Data extracted from a collection

%%

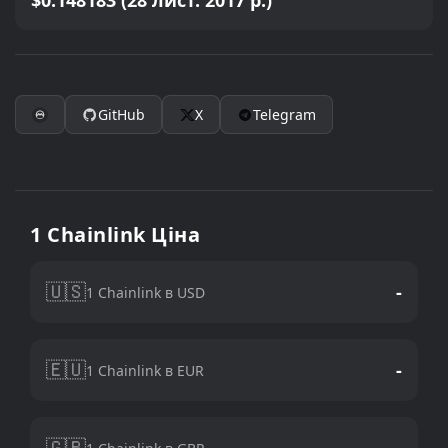
$0.148183 (28 лист. 2017 р.)
GitHub
X
Telegram
1 Chainlink Ціна
🇺🇸
-
1 Chainlink в USD
🇪🇺
-
1 Chainlink в EUR
🇬🇧
-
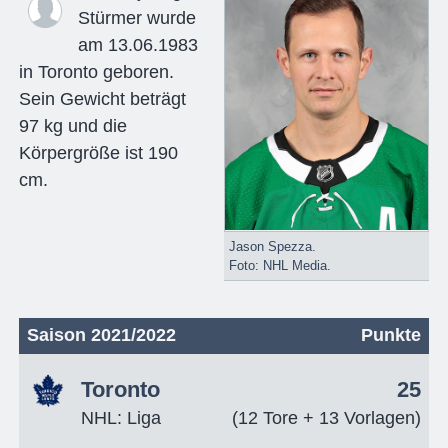
Stürmer wurde
am 13.06.1983
in Toronto geboren.
Sein Gewicht beträgt
97 kg und die
Körpergröße ist 190
cm.
Jason Spezza.
Foto: NHL Media.
Saison 2021/2022
Punkte
Toronto
25
NHL: Liga
(12 Tore + 13 Vorlagen)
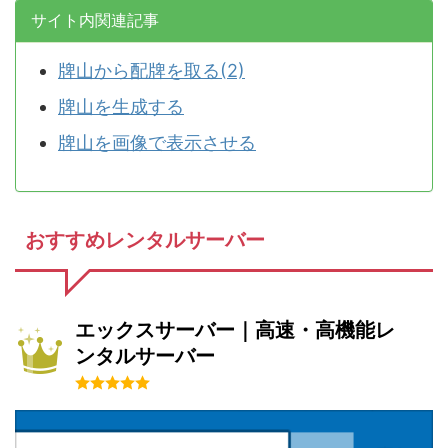
サイト内関連記事
牌山から配牌を取る(2)
牌山を生成する
牌山を画像で表示させる
おすすめレンタルサーバー
エックスサーバー｜高速・高機能レ
ンタルサーバー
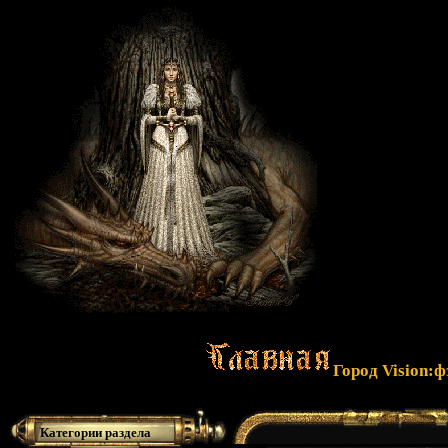
Город Vision:
Категории раздела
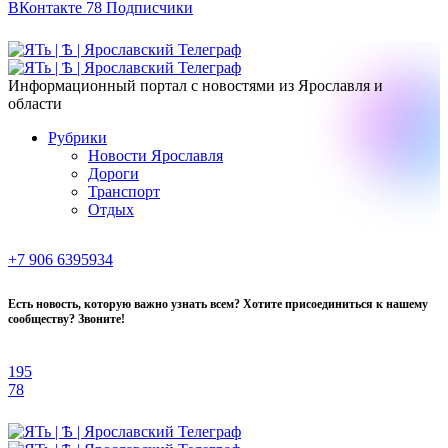
ВКонтакте
78
Подписчики
Информационный портал с новостями из Ярославля и
области
Рубрики
Новости Ярославля
Дороги
Транспорт
Отдых
+7 906 6395934
Есть новость, которую важно узнать всем? Хотите присоединиться к нашему
сообществу? Звоните!
195
78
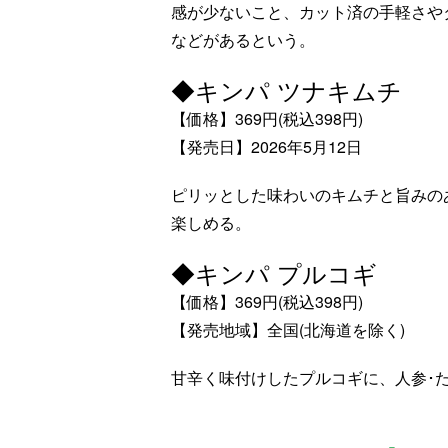
感が少ないこと、カット済の手軽さや
などがあるという。
◆キンパ ツナキムチ
【価格】369円(税込398円)
【発売日】2026年5月12日
ピリッとした味わいのキムチと旨みの
楽しめる。
◆キンパ プルコギ
【価格】369円(税込398円)
【発売地域】全国(北海道を除く)
甘辛く味付けしたプルコギに、人参･た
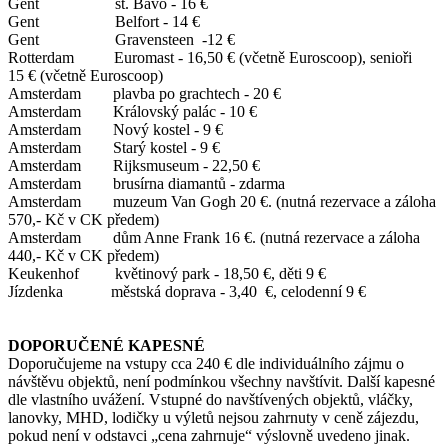
Gent st. Bavo - 16 €
Gent Belfort - 14 €
Gent Gravensteen -12 €
Rotterdam Euromast - 16,50 € (včetně Euroscoop), senioři
15 € (včetně Euroscoop)
Amsterdam plavba po grachtech - 20 €
Amsterdam Královský palác - 10 €
Amsterdam Nový kostel - 9 €
Amsterdam Starý kostel - 9 €
Amsterdam Rijksmuseum - 22,50 €
Amsterdam brusírna diamantů - zdarma
Amsterdam muzeum Van Gogh 20 €. (nutná rezervace a záloha
570,- Kč v CK předem)
Amsterdam dům Anne Frank 16 €. (nutná rezervace a záloha
440,- Kč v CK předem)
Keukenhof květinový park - 18,50 €, děti 9 €
Jízdenka městská doprava - 3,40 €, celodenní 9 €
DOPORUČENÉ KAPESNÉ
Doporučujeme na vstupy cca 240 € dle individuálního zájmu o
návštěvu objektů, není podmínkou všechny navštívit. Další kapesné
dle vlastního uvážení. Vstupné do navštívených objektů, vláčky,
lanovky, MHD, lodičky u výletů nejsou zahrnuty v ceně zájezdu,
pokud není v odstavci „cena zahrnuje“ výslovně uvedeno jinak.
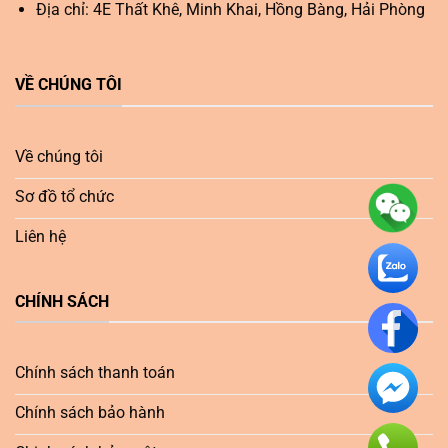
Địa chỉ: 4E Thất Khê, Minh Khai, Hồng Bàng, Hải Phòng
VỀ CHÚNG TÔI
Về chúng tôi
Sơ đồ tổ chức
Liên hệ
CHÍNH SÁCH
Chính sách thanh toán
Chính sách bảo hành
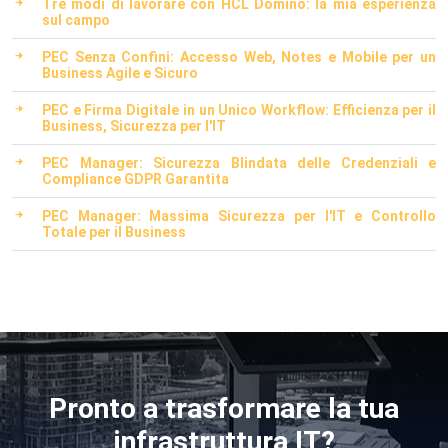
Tre modi di lavorare con HCL Domino: la mia esperienza
sul campo
PEC Senza Confini: Accesso Web, Notes e Mobile per un
Business Agile e Sicuro
PEC e Firma Digitale in un Unico Workflow: Efficienza per il
Business, Sicurezza per l'IT
PEC Manager: Sicurezza Blindata delle Credenziali e
Compliance GDPR Garantita
PEC Manager: Massima Sicurezza per l'IT e Controllo
Totale per il Business
Pronto a trasformare la tua
infrastruttura IT?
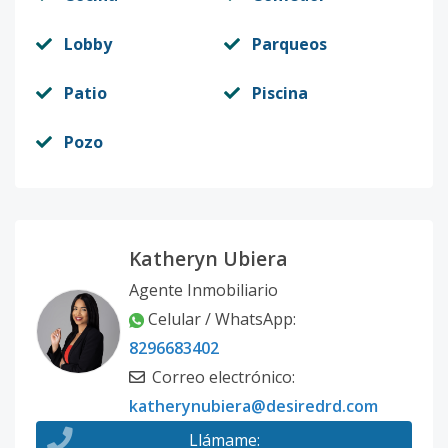
Lobby
Parqueos
Patio
Piscina
Pozo
Katheryn Ubiera
Agente Inmobiliario
Celular / WhatsApp
:
8296683402
Correo electrónico
:
katherynubiera@desiredrd.com
Llámame
:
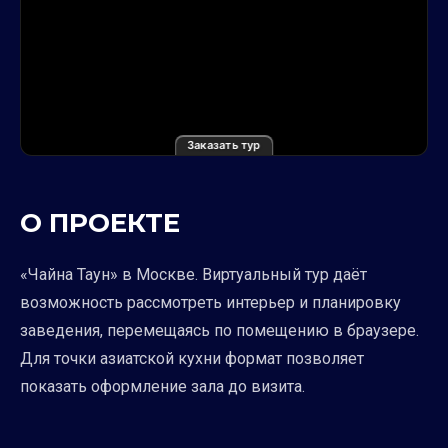
Заказать тур
О ПРОЕКТЕ
«Чайна Таун» в Москве. Виртуальный тур даёт
возможность рассмотреть интерьер и планировку
заведения, перемещаясь по помещению в браузере.
Для точки азиатской кухни формат позволяет
показать оформление зала до визита.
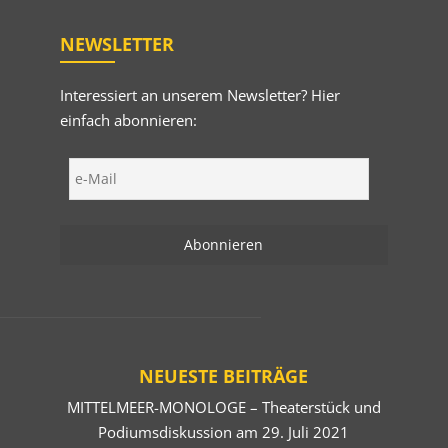
NEWSLETTER
Interessiert an unserem Newsletter? Hier
einfach abonnieren:
NEUESTE BEITRÄGE
MITTELMEER-MONOLOGE – Theaterstück und
Podiumsdiskussion am 29. Juli 2021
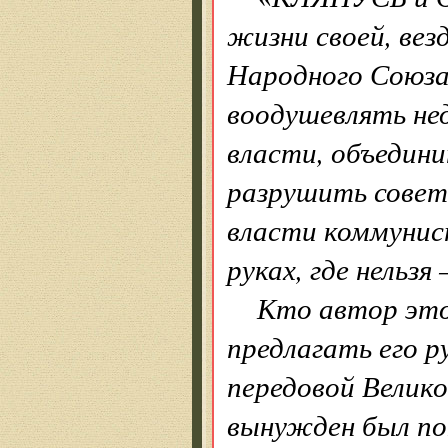
жизни своей, вез
Народного Союз
воодушевлять не
власти, объедин
разрушить совет
власти коммунист
руках, где нельз
Кто автор это
предлагать его р
передовой Велик
вынужден был по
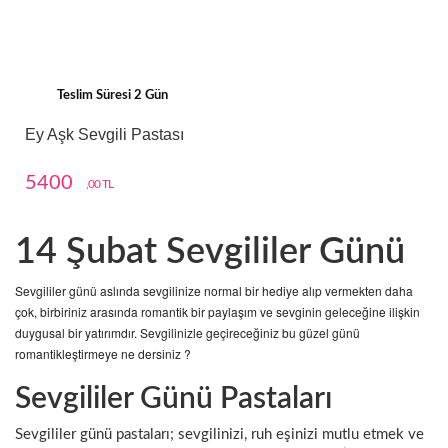
Teslim Süresi 2 Gün
Ey Aşk Sevgili Pastası
5400
,00 TL
14 Şubat Sevgililer Günü
Sevgililer günü aslında sevgilinize normal bir hediye alıp vermekten daha
çok, birbiriniz arasında romantik bir paylaşım ve sevginin geleceğine ilişkin
duygusal bir yatırımdır. Sevgilinizle geçireceğiniz bu güzel günü
romantikleştirmeye ne dersiniz ?
Sevgililer Günü Pastaları
Sevgililer günü pastaları; sevgilinizi, ruh eşinizi mutlu etmek ve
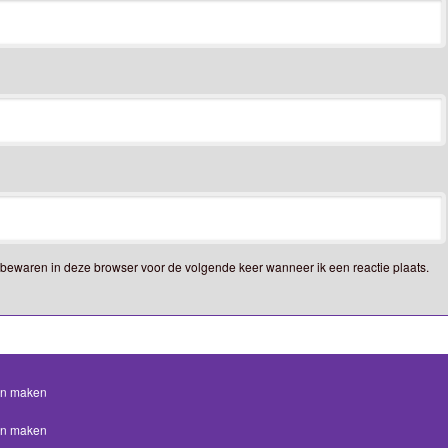
e bewaren in deze browser voor de volgende keer wanneer ik een reactie plaats.
en maken
en maken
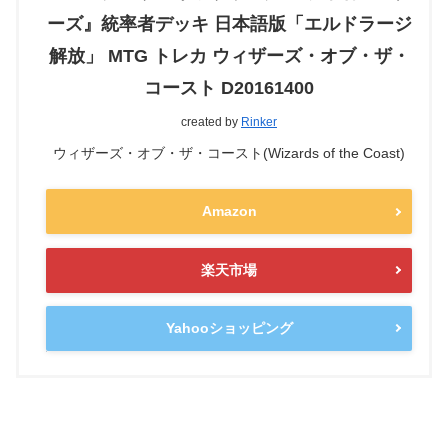
ーズ』統率者デッキ 日本語版「エルドラージ
解放」 MTG トレカ ウィザーズ・オブ・ザ・
コースト D20161400
created by
Rinker
ウィザーズ・オブ・ザ・コースト(Wizards of the Coast)
Amazon
楽天市場
Yahooショッピング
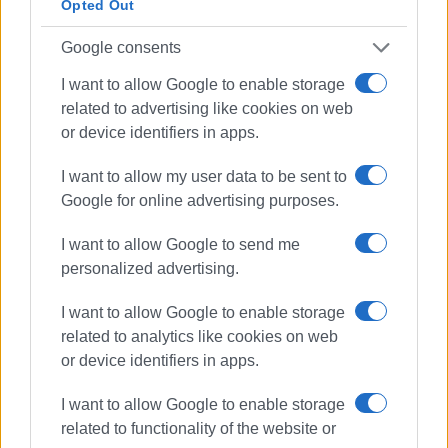
Opted Out
Google consents
I want to allow Google to enable storage
related to advertising like cookies on web
or device identifiers in apps.
Ακολουθήστε το enimerosi στο
Facebook
I want to allow my user data to be sent to
Google for online advertising purposes.
Συνδρομητές στο e-paper
I want to allow Google to send me
personalized advertising.
I want to allow Google to enable storage
related to analytics like cookies on web
or device identifiers in apps.
I want to allow Google to enable storage
related to functionality of the website or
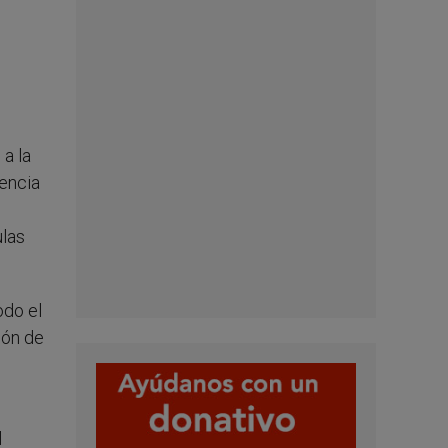
a la
encia
ulas
odo el
ión de
l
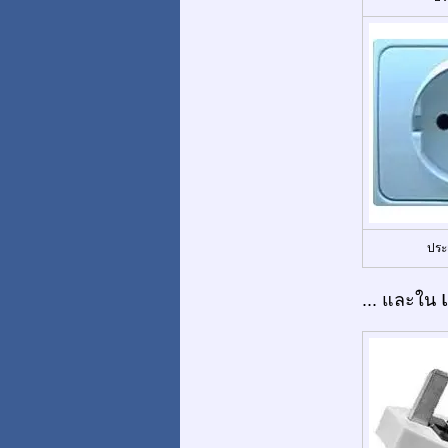
ประ
... และใน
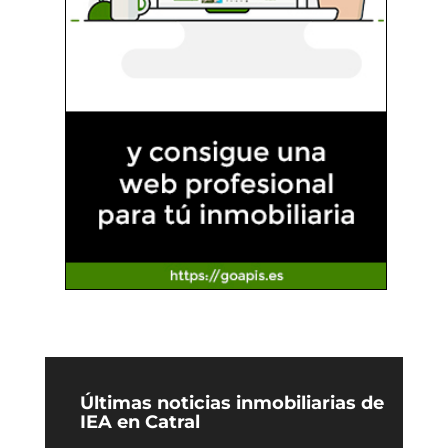
Últimas noticias inmobiliarias de
IEA en Catral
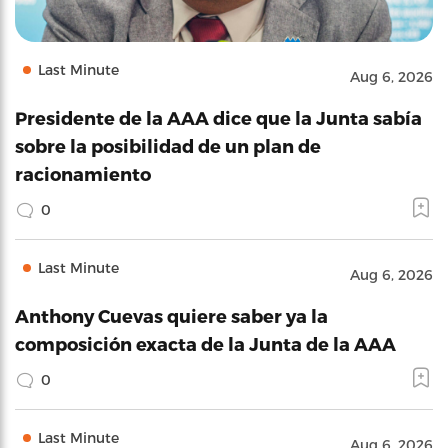
Last Minute
Aug 6, 2026
Presidente de la AAA dice que la Junta sabía
sobre la posibilidad de un plan de
racionamiento
0
Last Minute
Aug 6, 2026
Anthony Cuevas quiere saber ya la
composición exacta de la Junta de la AAA
0
Last Minute
Aug 6, 2026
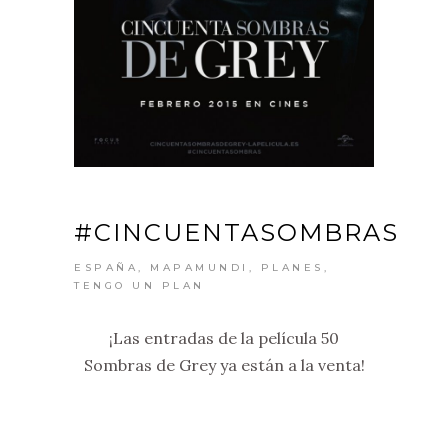
#CINCUENTASOMBRAS
ESPAÑA
,
MAPAMUNDI
,
PLANES
,
TENGO UN PLAN
¡Las entradas de la película 50
Sombras de Grey ya están a la venta!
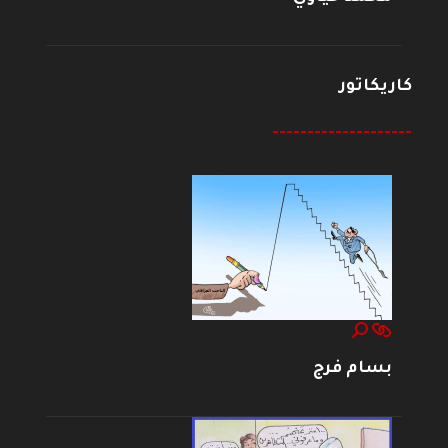
كاريكاتور
--------------------
بسام فرج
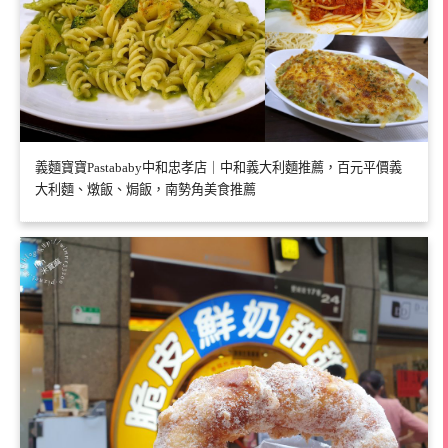
義麵寶寶Pastababy中和忠孝店｜中和義大利麵推薦，百元平價義
大利麵、燉飯、焗飯，南勢角美食推薦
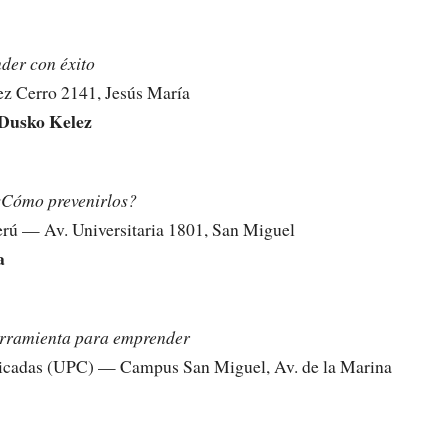
der con éxito
ez Cerro 2141, Jesús María
Dusko Kelez
 ¿Cómo prevenirlos?
Perú — Av. Universitaria 1801, San Miguel
a
herramienta para emprender
licadas (UPC) — Campus San Miguel, Av. de la Marina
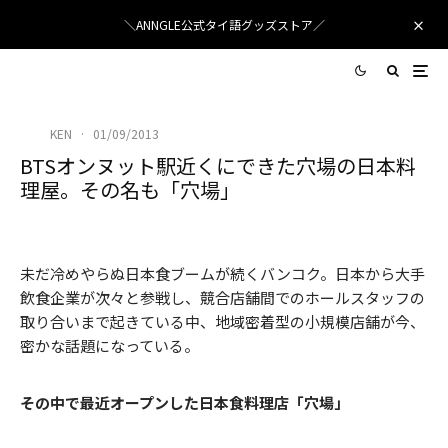
＼ANNGLE公式タイ語グッズストア／
KEN
·
01/09/2013
BTSオンヌット駅近くにできた穴場の日本料
理屋。その名も「穴場」
そぼろ丼
未だ冷めやらぬ日本食ブームが続くバンコク。日本から大手
飲食企業が次々と参戦し、競合店舗間でのホールスタッフの
取り合いまで起きている中、地域密着型の小規模店舗が今、
密かな話題になっている。
その中で最近オープンした日本食料理店「穴場」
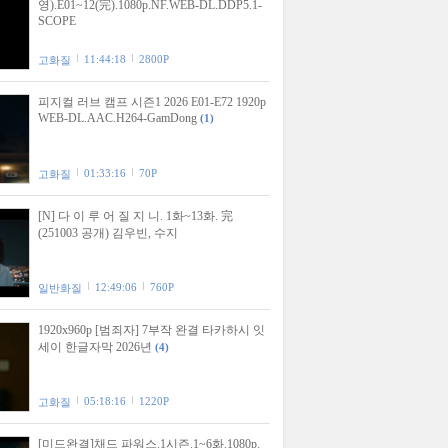
영).E01~12(完).1080p.NF.WEB-DL.DDP5.1-
SCOPE
11:44:18
2800P
고화질
피지컬 러브 캠프 시즌1 2026 E01-E72 1920p
WEB-DL.AAC.H264-GamDong
(1)
01:33:16
70P
고화질
[N] 다 이 루 어 질 지 니. 1화~13화. 完
(251003 공개) 김우빈, 수지
12:49:06
760P
일반화질
1920x960p [범죄자] 7부작 완결 타카하시 잇
세이 한글자막 2026년
(4)
05:18:16
1220P
고화질
[미드완결]채드 파워스.1시즌.1~6화.1080p.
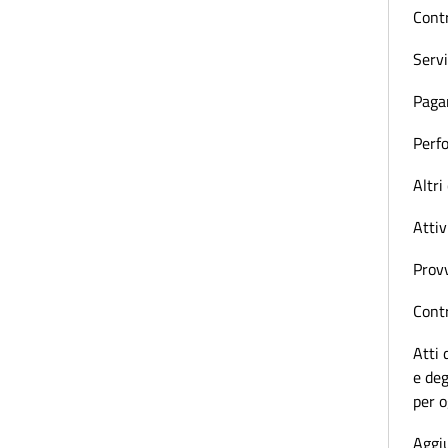
Contr
Servi
Paga
Perf
Altri
Attiv
Prov
Contr
Atti 
e deg
per 
Aggiu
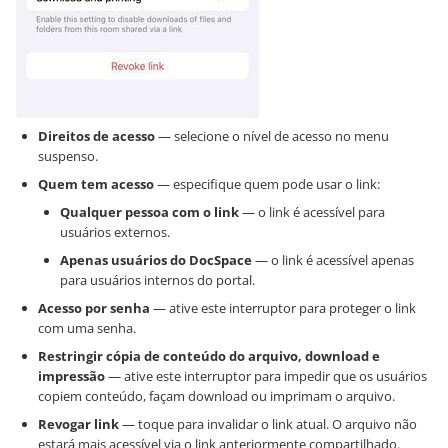
Direitos de acesso
— selecione o nível de acesso no menu
suspenso.
Quem tem acesso
— especifique quem pode usar o link:
Qualquer pessoa com o link
— o link é acessível para
usuários externos.
Apenas usuários do DocSpace
— o link é acessível apenas
para usuários internos do portal.
Acesso por senha
— ative este interruptor para proteger o link
com uma senha.
Restringir cópia de conteúdo do arquivo, download e
impressão
— ative este interruptor para impedir que os usuários
copiem conteúdo, façam download ou imprimam o arquivo.
Revogar link
— toque para invalidar o link atual. O arquivo não
estará mais acessível via o link anteriormente compartilhado.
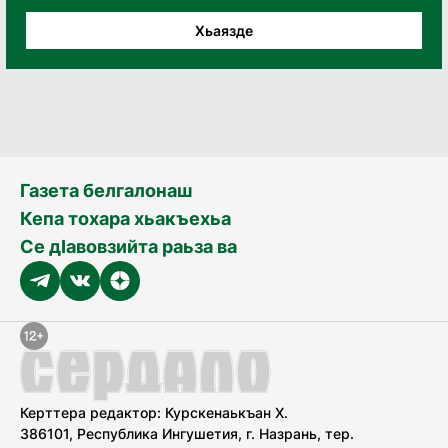
Хьаязде
Газета белгалонаш
Кепа тохара хьакъехьа
Се дӀавовзийта раьза ва
Керттера редактор: Курскенаькъан Х.
386101, Республика Ингушетия, г. Назрань, тер.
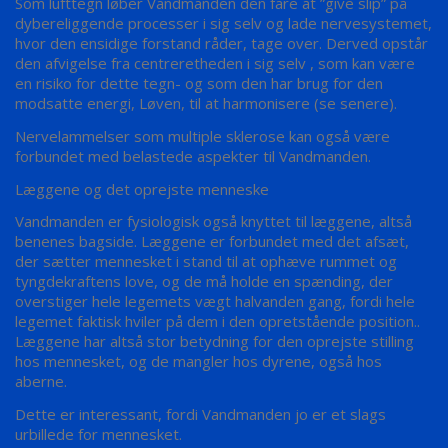
Som lufttegn løber Vandmanden den fare at ”give slip” på
dybereliggende processer i sig selv og lade nervesystemet,
hvor den ensidige forstand råder, tage over. Derved opstår
den afvigelse fra centreretheden i sig selv , som kan være
en risiko for dette tegn- og som den har brug for den
modsatte energi, Løven, til at harmonisere (se senere).
Nervelammelser som multiple sklerose kan også være
forbundet med belastede aspekter til Vandmanden.
Læggene og det oprejste menneske
Vandmanden er fysiologisk også knyttet til læggene, altså
benenes bagside. Læggene er forbundet med det afsæt,
der sætter mennesket i stand til at ophæve rummet og
tyngdekraftens love, og de må holde en spænding, der
overstiger hele legemets vægt halvanden gang, fordi hele
legemet faktisk hviler på dem i den opretstående position..
Læggene har altså stor betydning for den oprejste stilling
hos mennesket, og de mangler hos dyrene, også hos
aberne.
Dette er interessant, fordi Vandmanden jo er et slags
urbillede for mennesket.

%%

What is expected »
For the word "like", please count the lines in the data where it appears and respond with the number only.

Solution for this task »
2